England has entered a national lockdown with the public instructed not to leave the house, except to get basic necessities and limited exercise.
From today, only ‘key workers’ should travel to and from work each day.
To enable them to do this, the same workers will also be able to continue to send their children to school, following the closure of schools across the country.
So, what jobs are deemed essential?
What is a key worker and who is classed as one?
A key worker is defined as a public service employee who is considered to provide an essential service.
The government’s list of key workers includes the following:
- Health and social care (including, but is not limited to, doctors, nurses, midwives, paramedics, social workers, care workers, and other frontline health and social care staff including volunteers).
- Teachers, school support staff, childcare staff, social workers and other specialist educational professionals.
- Those essential to the running of the justice system.
- Religious staff.
- Charities and workers delivering key frontline service.
- Those responsible for the management of the deceased.
- Journalists and broadcasters who are providing public service broadcasting.
- Essential public services and those workers on the Covid-19 response in local and national government.
- Food processing, production, distribution, sale and delivery workers.
- Police and support staff.
- Border security, National Crime Agency staff, contractors and Armed Forces personnel.
- Transport workers (including those who keep air, water, road and rail passenger and freight transport operating during the coronavirus pandemic)
- Staff needed for essential financial services provision (including, but not limited to, workers in banks, building societies and financial market infrastructure).
- The oil, gas, electricity and water sectors, including sewerage.
- Information technology and data infrastructure sector and primary industry supplies to continue during the coronavirus response.
- Key staff working in the civil nuclear, chemicals, telecommunications (including, but not limited to, network operations, field engineering, call centre staff, IT and data infrastructure, 999 and 111 critical services).
- Postal services and delivery.
- Payments providers.
- Waste disposal sectors.
When asked how long this lockdown could last, Cabinet Office Minister Michael Gove said ministers would ‘review the progress that we’ve made’ on 15 February.
He added: ‘We hope that we will be able to progressively lift restrictions after that but what I can’t do is predict – nobody can predict – with accuracy exactly what we will be able to relax and when.
‘What we do know is that the more effective our vaccination programme, the more people who are protected in that way, the easier it will be to lift these restrictions.’
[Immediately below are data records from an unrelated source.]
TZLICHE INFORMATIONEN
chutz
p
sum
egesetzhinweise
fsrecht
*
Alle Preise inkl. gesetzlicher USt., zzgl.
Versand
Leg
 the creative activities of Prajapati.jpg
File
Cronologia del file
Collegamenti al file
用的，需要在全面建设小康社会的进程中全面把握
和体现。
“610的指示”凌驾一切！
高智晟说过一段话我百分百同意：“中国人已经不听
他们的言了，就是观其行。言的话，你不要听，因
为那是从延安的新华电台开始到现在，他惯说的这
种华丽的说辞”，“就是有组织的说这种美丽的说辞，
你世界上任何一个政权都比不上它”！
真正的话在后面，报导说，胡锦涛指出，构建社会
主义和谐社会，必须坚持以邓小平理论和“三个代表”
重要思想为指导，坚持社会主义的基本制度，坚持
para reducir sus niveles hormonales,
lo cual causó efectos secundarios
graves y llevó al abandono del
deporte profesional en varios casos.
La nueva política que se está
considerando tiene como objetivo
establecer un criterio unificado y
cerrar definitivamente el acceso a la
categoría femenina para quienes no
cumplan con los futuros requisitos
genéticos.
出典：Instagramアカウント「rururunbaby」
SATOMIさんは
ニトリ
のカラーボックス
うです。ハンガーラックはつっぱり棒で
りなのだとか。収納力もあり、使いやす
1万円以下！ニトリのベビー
Can cleaners work during lockdown?
Official government guidance states cleaners are still allowed to work in homes in England but should follow the correct social distancing measures.
It states: ‘This guidance applies to those working in, visiting or delivering to home environments.
‘These include, but are not limited to, people working in the following areas: in home workers – such as repair services, fitters, meter readers, plumbers, cleaners, cooks, visiting childcare providers, and surveyors (this is not an exhaustive list).’
Households must comply with the same guidelines as public and private venues, meaning social distancing and increased hygiene measures should be in place.
These restrictions do not apply to live-in cleaners, who should be considered a member of the household they work in.
Cleaners should aim to reduce the amount of time spent in a confined space where possible and dispose of all household waste and and cleaning products on the property if they aren’t going to be reused.
On arrival at the property, cleaners should ‘ensure the household understands that social distancing and hygiene measures that should be followed once work has commenced.’
Cleaners should not enter the home of any person who is self isolating due to having tested positive for coronavirus.